Eventually, performing a showy manoeuvre (which occurs so quickly it’s hard to see what actually happened) becomes precisely what you want to be doing as often as possible – because that’s how you get awarded health points. And as you slaughter with speed, so you build up your Blood lust – a pool of power that can be unleashed by clicking both sticks down to perform vastly more devastating attacks for a limited time. So devastating, in fact, that you can kill a major foe in just a few blows. And so we meet specialized “stiffs” (geddit?) who come in a variety of element-based guises when the game begins proper. They’re more eager to block, have a number of different attack styles and only a few are needed to turn what was a cakewalk into a nightmare. The Punch Drunk, for example, can perform a devastating grapple, Fire Stiffs can belch flames and Zombrides and other electricity based units need to have their energy fields broken by Yaiba’s non conducting flail before they can be hurt, while being able to zap from afar. And the Blister Sisters and Bile Stiffs vomit toxic waste.
Once increasing numbers of these more effective enemies come into play, the game begins to show some form of Devil May Cry-like promise. You’ll need to level your abilities and unlock combos to deal with them and increase your resistance to whatever element they use, and should you perform an execution on one you can rip off part of its body to use as a special, yet silly, weapon.
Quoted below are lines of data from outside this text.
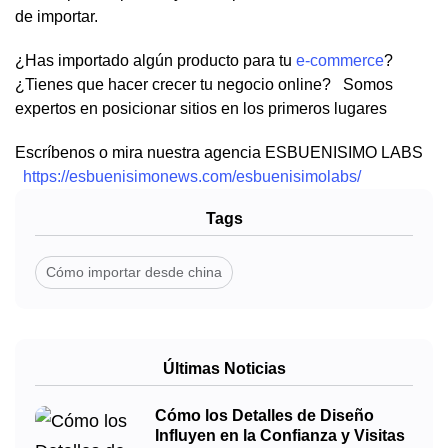
de importar.
¿Has importado algún producto para tu
e-commerce
?
¿Tienes que hacer crecer tu negocio online? Somos
expertos en posicionar sitios en los primeros lugares
Escríbenos o mira nuestra agencia ESBUENISIMO LABS
https://esbuenisimonews.com/esbuenisimolabs/
Tags
Cómo importar desde china
Últimas Noticias
Cómo los Detalles de Diseño
Influyen en la Confianza y Visitas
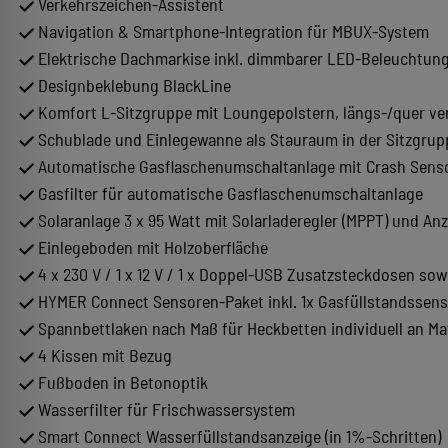
Verkehrszeichen-Assistent
Navigation & Smartphone-Integration für MBUX-System
Elektrische Dachmarkise inkl. dimmbarer LED-Beleuchtung
Designbeklebung BlackLine
Komfort L-Sitzgruppe mit Loungepolstern, längs-/quer ve
Schublade und Einlegewanne als Stauraum in der Sitzgrup
Automatische Gasflaschenumschaltanlage mit Crash Senso
Gasfilter für automatische Gasflaschenumschaltanlage
Solaranlage 3 x 95 Watt mit Solarladeregler (MPPT) und An
Einlegeboden mit Holzoberfläche
4 x 230 V / 1 x 12 V / 1 x Doppel-USB Zusatzsteckdosen s
HYMER Connect Sensoren-Paket inkl. 1x Gasfüllstandssens
Spannbettlaken nach Maß für Heckbetten individuell an M
4 Kissen mit Bezug
Fußboden in Betonoptik
Wasserfilter für Frischwassersystem
Smart Connect Wasserfüllstandsanzeige (in 1%-Schritten)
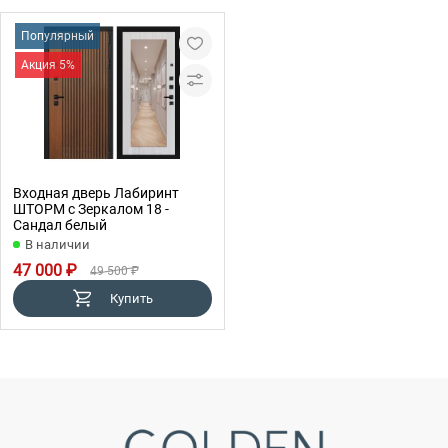
Популярный
Акция 5%
Входная дверь Лабиринт
ШТОРМ с Зеркалом 18 -
Сандал белый
В наличии
47 000 ₽
49 500 ₽
Купить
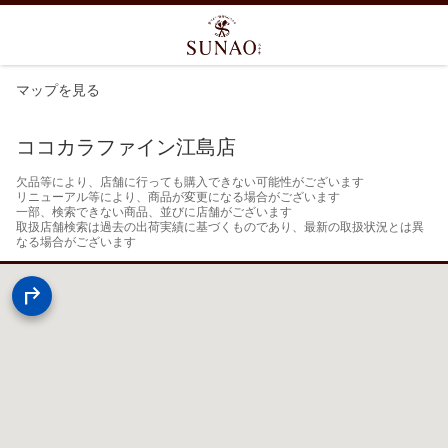
マップを見る
ココカラファイン江島店
欠品等により、店舗に行っても購入できない可能性がございます

リニューアル等により、商品が変更になる場合がございます

一部、検索できない商品、並びに店舗がございます

取扱店舗検索は過去の出荷実績に基づくものであり、最新の取扱状況とは異
なる場合がございます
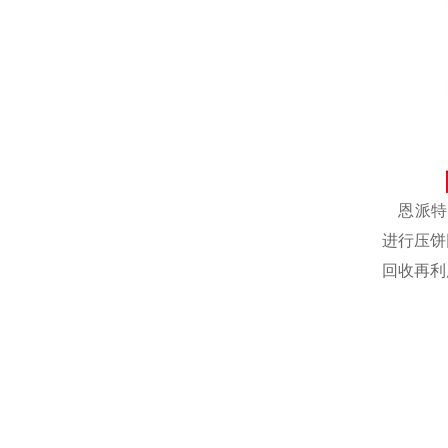
恩派特自
进行压饼
回收再利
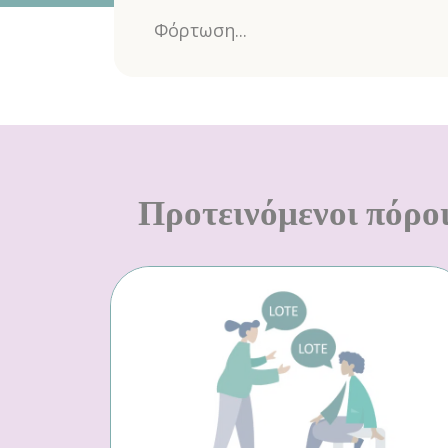
Φόρτωση...
Προτεινόμενοι πόρο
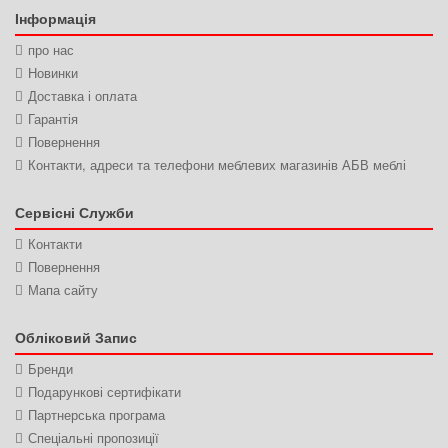
Інформація
про нас
Новинки
Доставка і оплата
Гарантія
Повернення
Контакти, адреси та телефони меблевих магазинів АБВ меблі
Сервісні Служби
Контакти
Повернення
Мапа сайту
Обліковий Запис
Бренди
Подарункові сертифікати
Партнерська програма
Спеціальні пропозиції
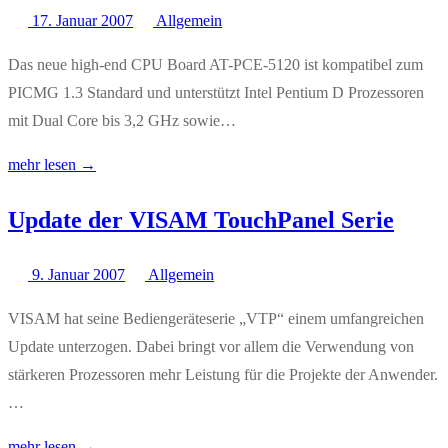
17. Januar 2007
Allgemein
Das neue high-end CPU Board AT-PCE-5120 ist kompatibel zum
PICMG 1.3 Standard und unterstützt Intel Pentium D Prozessoren
mit Dual Core bis 3,2 GHz sowie…
mehr lesen →
Update der VISAM TouchPanel Serie
9. Januar 2007
Allgemein
VISAM hat seine Bediengeräteserie „VTP“ einem umfangreichen
Update unterzogen. Dabei bringt vor allem die Verwendung von
stärkeren Prozessoren mehr Leistung für die Projekte der Anwender.
…
mehr lesen →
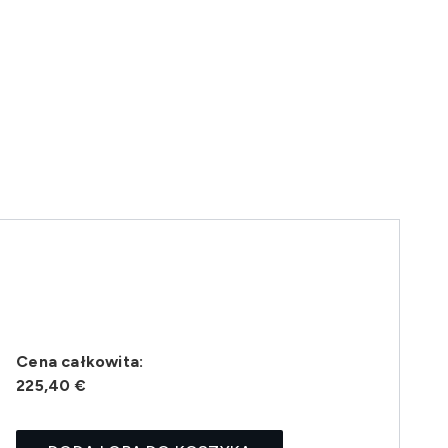
Cena całkowita:
225,40 €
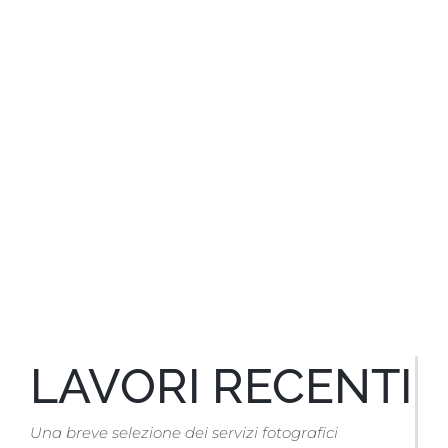
LAVORI RECENTI
Una breve selezione dei servizi fotografici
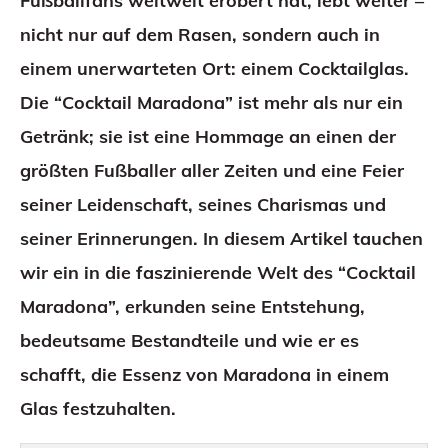
Fußballfans weltweit erobert hat, lebt weiter –
nicht nur auf dem Rasen, sondern auch in
einem unerwarteten Ort: einem Cocktailglas.
Die “Cocktail Maradona” ist mehr als nur ein
Getränk; sie ist eine Hommage an einen der
größten Fußballer aller Zeiten und eine Feier
seiner Leidenschaft, seines Charismas und
seiner Erinnerungen. In diesem Artikel tauchen
wir ein in die faszinierende Welt des “Cocktail
Maradona”, erkunden seine Entstehung,
bedeutsame Bestandteile und wie er es
schafft, die Essenz von Maradona in einem
Glas festzuhalten.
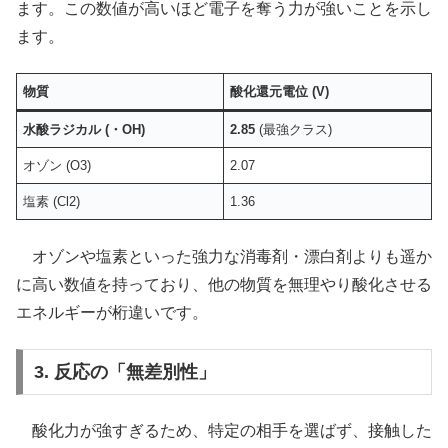
ます。この数値が高いほど電子を奪う力が強いことを示し
ます。
物質
酸化還元電位 (V)
水酸ラジカル (・OH)
2.85
(最強クラス)
オゾン (O3)
2.07
塩素 (Cl2)
1.36
オゾンや塩素といった強力な消毒剤・漂白剤よりも遥か
に高い数値を持っており、他の物質を無理やり酸化させる
エネルギーが桁違いです。
3. 反応の「無差別性」
酸化力が強すぎるため、特定の相手を選ばず、接触した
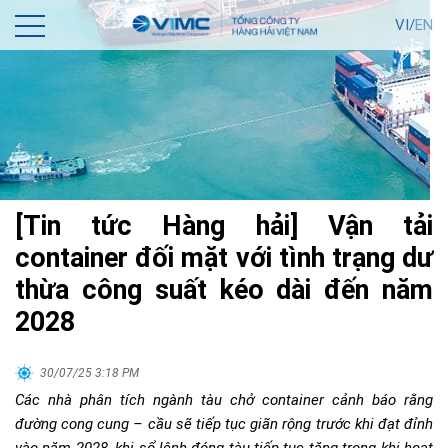
VI/
EN
[Tin tức Hàng hải] Vận tải
container đối mặt với tình trạng dư
thừa công suất kéo dài đến năm
2028
30/07/25 3:18 PM
Các nhà phân tích ngành tàu chở container cảnh báo rằng
đường cong cung – cầu sẽ tiếp tục giãn rộng trước khi đạt đỉnh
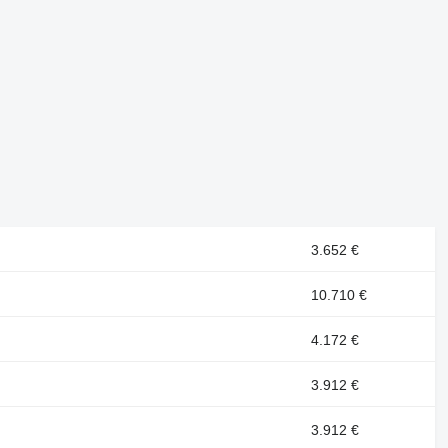
3.652 €
10.710 €
4.172 €
3.912 €
3.912 €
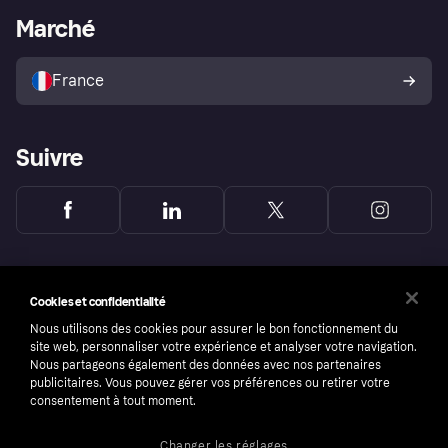
Portail Marchand
Statut opérationnel
Marché
Explorez les magasins
Votre droit de rétractation
Vendre avec Klarna
Plateformes et partenaires
Politique de protection de
l’acheteur Klarna
France
Suivre
Cookies et confidentialité
Nous utilisons des cookies pour assurer le bon fonctionnement du
site web, personnaliser votre expérience et analyser votre navigation.
Nous partageons également des données avec nos partenaires
publicitaires. Vous pouvez gérer vos préférences ou retirer votre
consentement à tout moment.
Changer les réglages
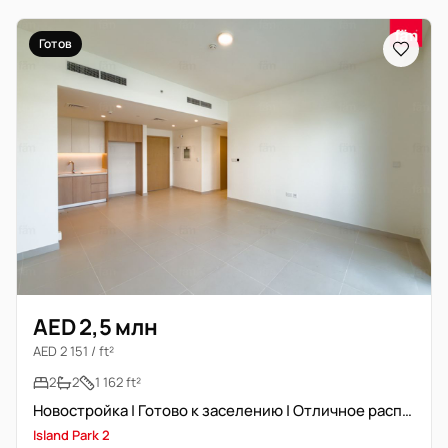
Готов
AED 2,5 млн
AED 2 151 / ft²
2
2
1 162 ft²
Новостройка | Готово к заселению | Отличное расположение
Island Park 2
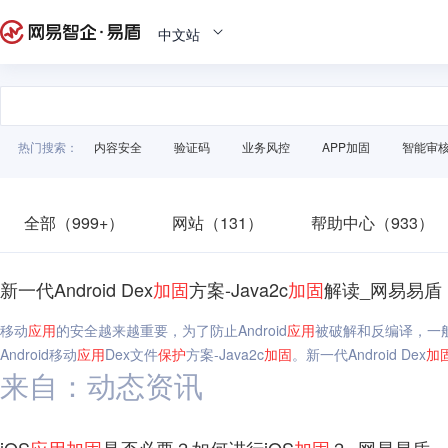
中文站
热门搜索：
内容安全
验证码
业务风控
APP加固
智能审
全部（999+）
网站（131）
帮助中心（933）
新一代Android Dex
加固
方案-Java2c
加固
解读_网易易盾
移动
应用
的安全越来越重要，为了防止Android
应用
被破解和反编译，一般
Android移动
应用
Dex文件
保护
方案-Java2c
加固
。新一代Android Dex
加
来自：动态资讯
As far as the preview code demonstrated, you’ll also have to deal with more and more issues concerning a fixed camera system, as it was often near impossible to make out what was going on, or what could actually be done about a situation.
Unlike Ninja Gaiden, the right stick isn’t used to dodge at all. Instead you need to press A to get in and out of the way while pushing in a direction. When we interviewed the developer (turn the page) we asked why such a scheme had been chosen. The answer: to differentiate the game from normal Ninja Gaiden. Fair enough, but it also meant that Yaiba can’t use A to jump during combat – only when he’s moving between combat areas, running on walls and bounding up platforms. Consequently we couldn't even hop up just to make sure where we were, or move the camera to gain a better view.

Should such confusing irks get resolved, and Yaiba’s personality either be enjoyed or just ignored, then Ninja Gaiden Z might actually have something more to offer than willful offence and crassness. So far, thanks to perplexing camera work and numerous bugs it’s hard to tell, though we have been assured that there’s more to the game’s central character than him just being a nasty and poorly scripted prick. Who knows? He could just be misunderstood, and not just a nimble, nasty sex organ with an insatiable need to slosh other people’s bodily fluids everywhere.